▸ Records from a collection
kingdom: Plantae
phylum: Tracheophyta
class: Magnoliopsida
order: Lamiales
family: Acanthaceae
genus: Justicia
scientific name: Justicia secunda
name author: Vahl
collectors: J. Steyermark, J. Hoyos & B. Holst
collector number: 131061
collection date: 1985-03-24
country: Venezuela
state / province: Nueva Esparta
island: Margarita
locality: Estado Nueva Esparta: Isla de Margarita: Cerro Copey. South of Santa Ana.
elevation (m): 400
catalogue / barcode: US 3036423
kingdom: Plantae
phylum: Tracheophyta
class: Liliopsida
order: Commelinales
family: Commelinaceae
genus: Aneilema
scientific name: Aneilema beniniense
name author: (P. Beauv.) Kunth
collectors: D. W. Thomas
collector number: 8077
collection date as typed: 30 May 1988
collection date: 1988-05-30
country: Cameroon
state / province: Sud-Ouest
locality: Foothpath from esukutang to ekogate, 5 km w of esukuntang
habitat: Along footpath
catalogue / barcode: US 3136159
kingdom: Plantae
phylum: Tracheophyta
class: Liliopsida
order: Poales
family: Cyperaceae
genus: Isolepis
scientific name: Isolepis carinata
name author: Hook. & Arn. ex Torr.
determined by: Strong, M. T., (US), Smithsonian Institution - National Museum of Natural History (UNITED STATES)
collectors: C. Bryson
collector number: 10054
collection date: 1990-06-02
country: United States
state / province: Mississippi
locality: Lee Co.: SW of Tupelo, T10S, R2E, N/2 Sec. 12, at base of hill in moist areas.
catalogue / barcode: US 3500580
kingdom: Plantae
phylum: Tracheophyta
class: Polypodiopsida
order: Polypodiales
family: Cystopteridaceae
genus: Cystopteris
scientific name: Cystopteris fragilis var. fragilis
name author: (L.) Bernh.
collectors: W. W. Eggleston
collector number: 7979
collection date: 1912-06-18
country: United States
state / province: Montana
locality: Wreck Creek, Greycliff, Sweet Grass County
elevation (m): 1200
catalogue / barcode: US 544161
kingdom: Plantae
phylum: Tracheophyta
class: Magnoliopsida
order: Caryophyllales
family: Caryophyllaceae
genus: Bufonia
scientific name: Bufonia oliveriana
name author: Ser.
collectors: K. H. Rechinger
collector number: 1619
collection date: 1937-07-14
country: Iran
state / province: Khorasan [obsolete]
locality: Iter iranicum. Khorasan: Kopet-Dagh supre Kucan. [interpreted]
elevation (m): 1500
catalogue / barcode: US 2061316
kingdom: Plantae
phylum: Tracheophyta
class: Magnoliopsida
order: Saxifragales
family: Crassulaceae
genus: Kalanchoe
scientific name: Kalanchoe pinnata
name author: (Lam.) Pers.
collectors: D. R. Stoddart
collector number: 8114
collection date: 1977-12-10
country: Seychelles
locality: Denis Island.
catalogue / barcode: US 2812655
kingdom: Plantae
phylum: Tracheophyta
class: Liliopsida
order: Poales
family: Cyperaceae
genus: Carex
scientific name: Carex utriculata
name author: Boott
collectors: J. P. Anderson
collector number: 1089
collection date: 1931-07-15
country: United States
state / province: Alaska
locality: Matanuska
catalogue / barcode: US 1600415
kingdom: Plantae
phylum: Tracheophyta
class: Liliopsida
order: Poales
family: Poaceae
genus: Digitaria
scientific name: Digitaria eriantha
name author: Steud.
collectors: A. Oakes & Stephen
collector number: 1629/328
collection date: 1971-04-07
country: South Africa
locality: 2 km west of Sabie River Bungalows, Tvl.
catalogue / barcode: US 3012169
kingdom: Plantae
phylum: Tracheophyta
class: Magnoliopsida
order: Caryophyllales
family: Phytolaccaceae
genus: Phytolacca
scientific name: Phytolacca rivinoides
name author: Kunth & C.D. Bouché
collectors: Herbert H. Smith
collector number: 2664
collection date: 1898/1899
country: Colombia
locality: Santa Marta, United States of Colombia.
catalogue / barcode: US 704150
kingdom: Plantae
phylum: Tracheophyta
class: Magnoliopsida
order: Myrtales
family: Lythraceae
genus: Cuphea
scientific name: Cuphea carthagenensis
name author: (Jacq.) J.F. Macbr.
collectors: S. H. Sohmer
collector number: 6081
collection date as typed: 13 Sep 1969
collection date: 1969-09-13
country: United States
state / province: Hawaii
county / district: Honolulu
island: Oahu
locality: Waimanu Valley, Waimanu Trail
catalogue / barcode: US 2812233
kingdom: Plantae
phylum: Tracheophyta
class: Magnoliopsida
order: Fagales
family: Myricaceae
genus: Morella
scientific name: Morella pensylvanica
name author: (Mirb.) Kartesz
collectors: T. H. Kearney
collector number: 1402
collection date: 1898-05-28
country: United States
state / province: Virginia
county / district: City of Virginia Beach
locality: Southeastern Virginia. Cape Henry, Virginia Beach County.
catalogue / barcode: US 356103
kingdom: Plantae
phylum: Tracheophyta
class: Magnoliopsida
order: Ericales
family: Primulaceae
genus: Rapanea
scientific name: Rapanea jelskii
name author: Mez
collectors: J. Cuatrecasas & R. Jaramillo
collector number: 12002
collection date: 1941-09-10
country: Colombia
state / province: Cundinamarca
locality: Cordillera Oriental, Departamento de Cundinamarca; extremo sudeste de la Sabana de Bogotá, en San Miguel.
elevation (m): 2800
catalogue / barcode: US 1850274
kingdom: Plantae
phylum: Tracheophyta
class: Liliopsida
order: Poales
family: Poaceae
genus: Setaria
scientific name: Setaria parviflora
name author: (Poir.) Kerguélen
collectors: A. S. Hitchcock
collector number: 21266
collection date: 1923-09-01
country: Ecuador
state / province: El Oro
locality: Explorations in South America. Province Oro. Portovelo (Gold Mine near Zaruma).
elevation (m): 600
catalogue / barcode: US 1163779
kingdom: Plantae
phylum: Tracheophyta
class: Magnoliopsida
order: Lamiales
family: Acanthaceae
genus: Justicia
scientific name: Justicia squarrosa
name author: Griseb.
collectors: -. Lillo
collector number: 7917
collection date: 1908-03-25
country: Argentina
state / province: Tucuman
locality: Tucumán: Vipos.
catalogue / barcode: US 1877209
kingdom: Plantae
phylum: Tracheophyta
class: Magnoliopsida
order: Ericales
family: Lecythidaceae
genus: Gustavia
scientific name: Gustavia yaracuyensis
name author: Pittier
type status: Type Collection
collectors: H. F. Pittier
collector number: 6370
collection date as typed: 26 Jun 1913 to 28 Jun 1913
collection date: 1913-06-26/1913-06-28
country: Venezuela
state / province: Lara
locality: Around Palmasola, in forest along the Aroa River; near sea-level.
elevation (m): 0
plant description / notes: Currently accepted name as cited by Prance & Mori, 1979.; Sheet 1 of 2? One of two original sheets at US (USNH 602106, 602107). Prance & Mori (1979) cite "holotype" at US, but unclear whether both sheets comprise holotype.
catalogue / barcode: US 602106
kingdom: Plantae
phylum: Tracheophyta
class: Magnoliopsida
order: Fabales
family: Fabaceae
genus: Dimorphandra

▸ Exercise objective
Copy all of the data above line for line, with no changes.

▸ Solution for this exercise
kingdom: Plantae
phylum: Tracheophyta
class: Magnoliopsida
order: Lamiales
family: Acanthaceae
genus: Justicia
scientific name: Justicia secunda
name author: Vahl
collectors: J. Steyermark, J. Hoyos & B. Holst
collector number: 131061
collection date: 1985-03-24
country: Venezuela
state / province: Nueva Esparta
island: Margarita
locality: Estado Nueva Esparta: Isla de Margarita: Cerro Copey. South of Santa Ana.
elevation (m): 400
catalogue / barcode: US 3036423
kingdom: Plantae
phylum: Tracheophyta
class: Liliopsida
order: Commelinales
family: Commelinaceae
genus: Aneilema
scientific name: Aneilema beniniense
name author: (P. Beauv.) Kunth
collectors: D. W. Thomas
collector number: 8077
collection date as typed: 30 May 1988
collection date: 1988-05-30
country: Cameroon
state / province: Sud-Ouest
locality: Foothpath from esukutang to ekogate, 5 km w of esukuntang
habitat: Along footpath
catalogue / barcode: US 3136159
kingdom: Plantae
phylum: Tracheophyta
class: Liliopsida
order: Poales
family: Cyperaceae
genus: Isolepis
scientific name: Isolepis carinata
name author: Hook. & Arn. ex Torr.
determined by: Strong, M. T., (US), Smithsonian Institution - National Museum of Natural History (UNITED STATES)
collectors: C. Bryson
collector number: 10054
collection date: 1990-06-02
country: United States
state / province: Mississippi
locality: Lee Co.: SW of Tupelo, T10S, R2E, N/2 Sec. 12, at base of hill in moist areas.
catalogue / barcode: US 3500580
kingdom: Plantae
phylum: Tracheophyta
class: Polypodiopsida
order: Polypodiales
family: Cystopteridaceae
genus: Cystopteris
scientific name: Cystopteris fragilis var. fragilis
name author: (L.) Bernh.
collectors: W. W. Eggleston
collector number: 7979
collection date: 1912-06-18
country: United States
state / province: Montana
locality: Wreck Creek, Greycliff, Sweet Grass County
elevation (m): 1200
catalogue / barcode: US 544161
kingdom: Plantae
phylum: Tracheophyta
class: Magnoliopsida
order: Caryophyllales
family: Caryophyllaceae
genus: Bufonia
scientific name: Bufonia oliveriana
name author: Ser.
collectors: K. H. Rechinger
collector number: 1619
collection date: 1937-07-14
country: Iran
state / province: Khorasan [obsolete]
locality: Iter iranicum. Khorasan: Kopet-Dagh supre Kucan. [interpreted]
elevation (m): 1500
catalogue / barcode: US 2061316
kingdom: Plantae
phylum: Tracheophyta
class: Magnoliopsida
order: Saxifragales
family: Crassulaceae
genus: Kalanchoe
scientific name: Kalanchoe pinnata
name author: (Lam.) Pers.
collectors: D. R. Stoddart
collector number: 8114
collection date: 1977-12-10
country: Seychelles
locality: Denis Island.
catalogue / barcode: US 2812655
kingdom: Plantae
phylum: Tracheophyta
class: Liliopsida
order: Poales
family: Cyperaceae
genus: Carex
scientific name: Carex utriculata
name author: Boott
collectors: J. P. Anderson
collector number: 1089
collection date: 1931-07-15
country: United States
state / province: Alaska
locality: Matanuska
catalogue / barcode: US 1600415
kingdom: Plantae
phylum: Tracheophyta
class: Liliopsida
order: Poales
family: Poaceae
genus: Digitaria
scientific name: Digitaria eriantha
name author: Steud.
collectors: A. Oakes & Stephen
collector number: 1629/328
collection date: 1971-04-07
country: South Africa
locality: 2 km west of Sabie River Bungalows, Tvl.
catalogue / barcode: US 3012169
kingdom: Plantae
phylum: Tracheophyta
class: Magnoliopsida
order: Caryophyllales
family: Phytolaccaceae
genus: Phytolacca
scientific name: Phytolacca rivinoides
name author: Kunth & C.D. Bouché
collectors: Herbert H. Smith
collector number: 2664
collection date: 1898/1899
country: Colombia
locality: Santa Marta, United States of Colombia.
catalogue / barcode: US 704150
kingdom: Plantae
phylum: Tracheophyta
class: Magnoliopsida
order: Myrtales
family: Lythraceae
genus: Cuphea
scientific name: Cuphea carthagenensis
name author: (Jacq.) J.F. Macbr.
collectors: S. H. Sohmer
collector number: 6081
collection date as typed: 13 Sep 1969
collection date: 1969-09-13
country: United States
state / province: Hawaii
county / district: Honolulu
island: Oahu
locality: Waimanu Valley, Waimanu Trail
catalogue / barcode: US 2812233
kingdom: Plantae
phylum: Tracheophyta
class: Magnoliopsida
order: Fagales
family: Myricaceae
genus: Morella
scientific name: Morella pensylvanica
name author: (Mirb.) Kartesz
collectors: T. H. Kearney
collector number: 1402
collection date: 1898-05-28
country: United States
state / province: Virginia
county / district: City of Virginia Beach
locality: Southeastern Virginia. Cape Henry, Virginia Beach County.
catalogue / barcode: US 356103
kingdom: Plantae
phylum: Tracheophyta
class: Magnoliopsida
order: Ericales
family: Primulaceae
genus: Rapanea
scientific name: Rapanea jelskii
name author: Mez
collectors: J. Cuatrecasas & R. Jaramillo
collector number: 12002
collection date: 1941-09-10
country: Colombia
state / province: Cundinamarca
locality: Cordillera Oriental, Departamento de Cundinamarca; extremo sudeste de la Sabana de Bogotá, en San Miguel.
elevation (m): 2800
catalogue / barcode: US 1850274
kingdom: Plantae
phylum: Tracheophyta
class: Liliopsida
order: Poales
family: Poaceae
genus: Setaria
scientific name: Setaria parviflora
name author: (Poir.) Kerguélen
collectors: A. S. Hitchcock
collector number: 21266
collection date: 1923-09-01
country: Ecuador
state / province: El Oro
locality: Explorations in South America. Province Oro. Portovelo (Gold Mine near Zaruma).
elevation (m): 600
catalogue / barcode: US 1163779
kingdom: Plantae
phylum: Tracheophyta
class: Magnoliopsida
order: Lamiales
family: Acanthaceae
genus: Justicia
scientific name: Justicia squarrosa
name author: Griseb.
collectors: -. Lillo
collector number: 7917
collection date: 1908-03-25
country: Argentina
state / province: Tucuman
locality: Tucumán: Vipos.
catalogue / barcode: US 1877209
kingdom: Plantae
phylum: Tracheophyta
class: Magnoliopsida
order: Ericales
family: Lecythidaceae
genus: Gustavia
scientific name: Gustavia yaracuyensis
name author: Pittier
type status: Type Collection
collectors: H. F. Pittier
collector number: 6370
collection date as typed: 26 Jun 1913 to 28 Jun 1913
collection date: 1913-06-26/1913-06-28
country: Venezuela
state / province: Lara
locality: Around Palmasola, in forest along the Aroa River; near sea-level.
elevation (m): 0
plant description / notes: Currently accepted name as cited by Prance & Mori, 1979.; Sheet 1 of 2? One of two original sheets at US (USNH 602106, 602107). Prance & Mori (1979) cite "holotype" at US, but unclear whether both sheets comprise holotype.
catalogue / barcode: US 602106
kingdom: Plantae
phylum: Tracheophyta
class: Magnoliopsida
order: Fabales
family: Fabaceae
genus: Dimorphandra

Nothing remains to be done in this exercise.